Why the activation function must be a non-linear function

Introduction

In neural networks, nonlinear functions are used as activation functions, but I will explain why they are not linear functions.

What is a linear function?

A function whose output is a constant multiple of its input, that is, a straight line function. download.png

Like this.

What is a nonlinear function?

It's a function of non-linear, jerky or crooked lines. download.png

Like this.

In neural networks, you need to use a non-linear function as the activation function. If you use a linear function, the output will be a constant multiple (straight line) of the input. This makes it meaningless to deepen the layer.

why?

Consider one example. Example) A three-layer network using the linear function $ h (x) = ax $ as the activation function

The output $ y $ is $ y (x) = h (h (h (x))) $, which is a one-time $ y (x) = kx $ (but $ k = a ^ 3 $) It can be expressed by multiplication. In other words, it can be expressed by a network without hidden layers. There is no point in making it multi-layered.

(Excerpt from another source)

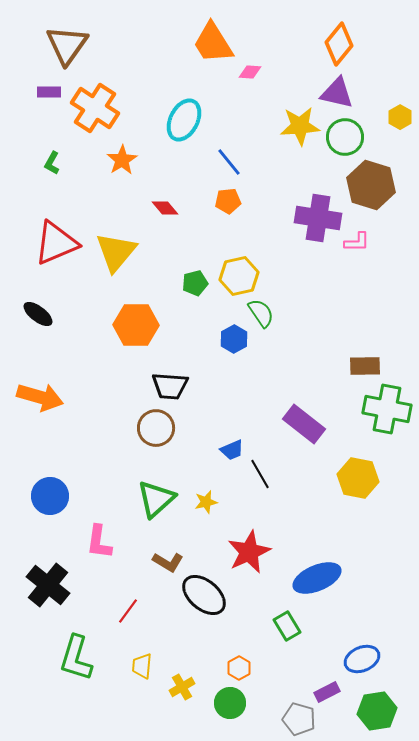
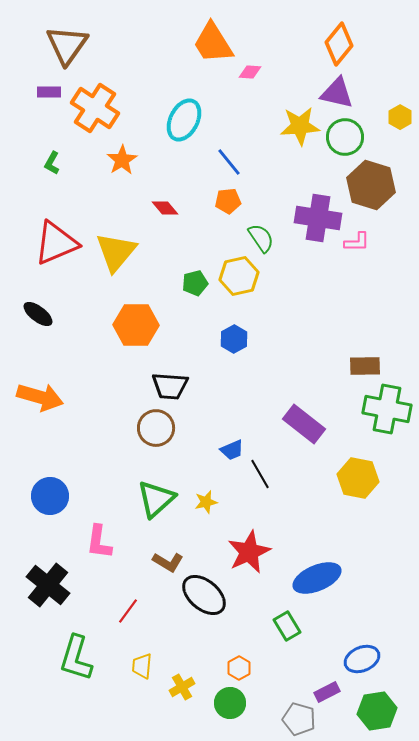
green semicircle at (261, 313): moved 75 px up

That's why neural networks use non-linear functions that aren't linear.

in conclusion

This article is recommended. Decompose "complexity" into many "simple" -forward propagation is a repetition of "linear function" and "simple nonlinearity"

Recommended Posts

Why the activation function must be a non-linear function
Regarding the activation function Gelu
What is the activation function?
[Python] Make the function a lambda function
I want to use the activation function Mish
The return value (generator) of a function that combines finally and yield must not be passed directly to next
Create a function to visualize / evaluate the clustering result
Be careful when differentiating the eigenvectors of a matrix
# Function that returns the character code of a string
[Python] Make sure the received function is a user-defined function
What does the last () in a function mean in Python?